Source document:
-=-=-
Re: [PATCH 3/4] enhance overflow and truncation detection in strncpy and strncat (PR 81117)

[Martin Sebor <msebor at gmail dot com>]

On 10/02/2017 04:15 PM, Jeff Law wrote:
> On 08/10/2017 01:29 PM, Martin Sebor wrote:
> > > > diff --git a/gcc/builtins.c b/gcc/builtins.c
> > > > index 016f68d..1aa9e22 100644
> > > > --- a/gcc/builtins.c
> > > > +++ b/gcc/builtins.c
> > > [ ... ]
> > > > +
> > > > +  if (TREE_CODE (type) == ARRAY_TYPE)
> > > > +    {
> > > > +      /* Return the constant size unless it's zero (that's a
> > > > zero-length
> > > > +     array likely at the end of a struct).  */
> > > > +      tree size = TYPE_SIZE_UNIT (type);
> > > > +      if (size && TREE_CODE (size) == INTEGER_CST
> > > > +      && !integer_zerop (size))
> > > > +    return size;
> > > > +    }
> > > Q. Do we have a canonical test for the trailing array idiom?   In some
> > > contexts isn't it size 1?  ISTM This test needs slight improvement.
> > > Ideally we'd use some canonical test for detect the trailing array idiom
> > > rather than open-coding it here.  You might look at the array index
> > > warnings in tree-vrp.c to see if it's got a canonical test you can call
> > > or factor and use.
-=-=-
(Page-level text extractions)
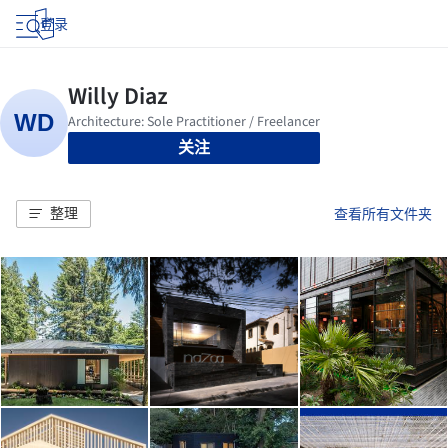
登录
关注
整理
查看所有文件夹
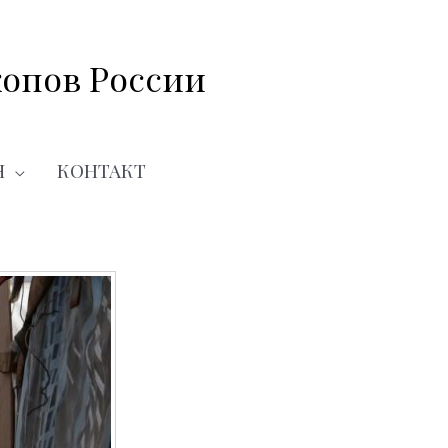
опов России
Я
КОНТАКТ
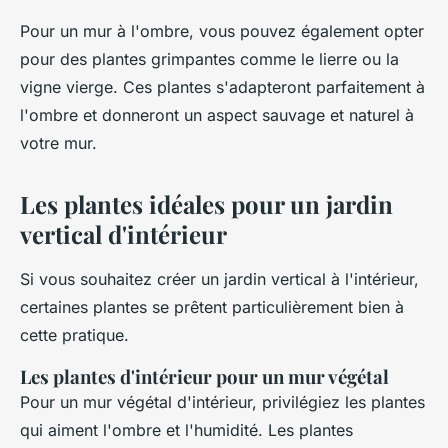
Pour un mur à l'ombre, vous pouvez également opter
pour des plantes grimpantes comme le lierre ou la
vigne vierge. Ces plantes s'adapteront parfaitement à
l'ombre et donneront un aspect sauvage et naturel à
votre mur.
Les plantes idéales pour un jardin
vertical d'intérieur
Si vous souhaitez créer un jardin vertical à l'intérieur,
certaines plantes se prêtent particulièrement bien à
cette pratique.
Les plantes d'intérieur pour un mur végétal
Pour un mur végétal d'intérieur, privilégiez les plantes
qui aiment l'ombre et l'humidité. Les plantes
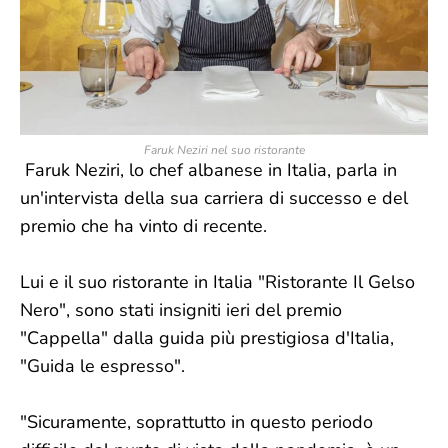
Faruk Neziri nel suo ristorante
Faruk Neziri, lo chef albanese in Italia, parla in
un'intervista della sua carriera di successo e del
premio che ha vinto di recente.
Lui e il suo ristorante in Italia "Ristorante Il Gelso
Nero", sono stati insigniti ieri del premio
"Cappella" dalla guida più prestigiosa d'Italia,
"Guida le espresso".
"Sicuramente, soprattutto in questo periodo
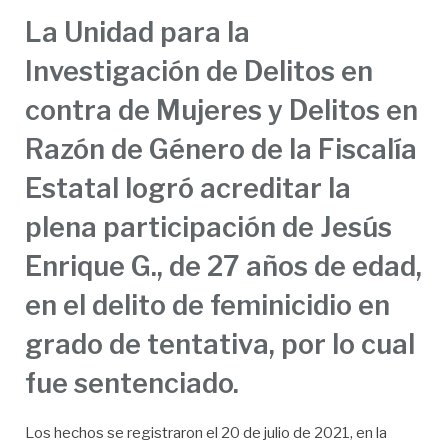
La Unidad para la
Investigación de Delitos en
contra de Mujeres y Delitos en
Razón de Género de la Fiscalía
Estatal logró acreditar la
plena participación de Jesús
Enrique G., de 27 años de edad,
en el delito de feminicidio en
grado de tentativa, por lo cual
fue sentenciado.
Los hechos se registraron el 20 de julio de 2021, en la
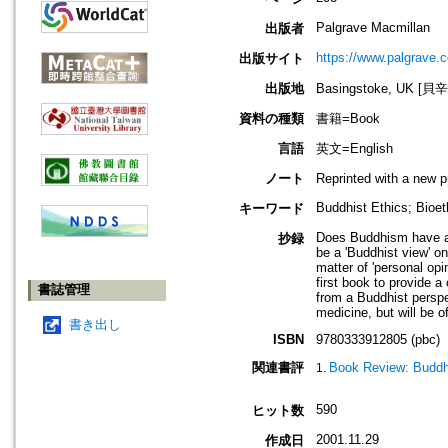
Palgrave Macmillan
出版者
https://www.palgrave.
出版サイト
出版地
Basingstoke, UK [
資料の種類
書籍=Book
言語
英文=English
ノート
Reprinted with a new 
Buddhist Ethics; Bioet
キーワード
Does Buddhism have an
抄録
be a 'Buddhist view' o
matter of 'personal opi
first book to provide 
書誌管理
from a Buddhist perspec
medicine, but will be o
書き出し
ISBN
9780333912805 (pbc)
関連書評
Book Review: Buddh
590
ヒット数
2001.11.29
作成日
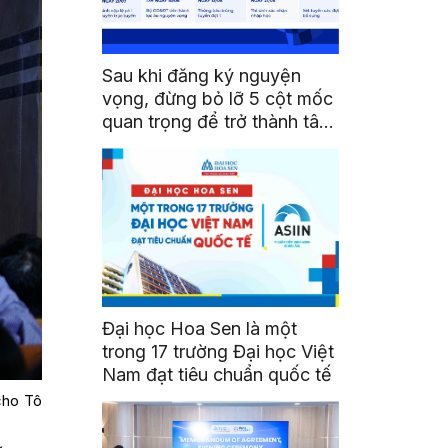
Sau khi đăng ký nguyện
vọng, đừng bỏ lỡ 5 cột mốc
quan trọng để trở thành tân
sinh viên HSU
Đại học Hoa Sen là một
trong 17 trường Đại học Việt
Nam đạt tiêu chuẩn quốc tế
cho Tô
-=-=-
Written task A: In the strncpy and strncat patch review, which source file's array index warnings does the reviewer suggest checking for a canonical trailing-array test?
Written task B: From the listing, reproduce the lines starting with the line containing "Faruk Neziri nel suo ristorante" and going on through the line containing "in questo periodo".

Expected answer A: tree-vrp.c

Expected answer B:
Faruk Neziri nel suo ristorante
Faruk Neziri, lo chef albanese in Italia, parla in
un'intervista della sua carriera di successo e del
premio che ha vinto di recente.
Lui e il suo ristorante in Italia "Ristorante Il Gelso
Nero", sono stati insigniti ieri del premio
"Cappella" dalla guida più prestigiosa d'Italia,
"Guida le espresso".
"Sicuramente, soprattutto in questo periodo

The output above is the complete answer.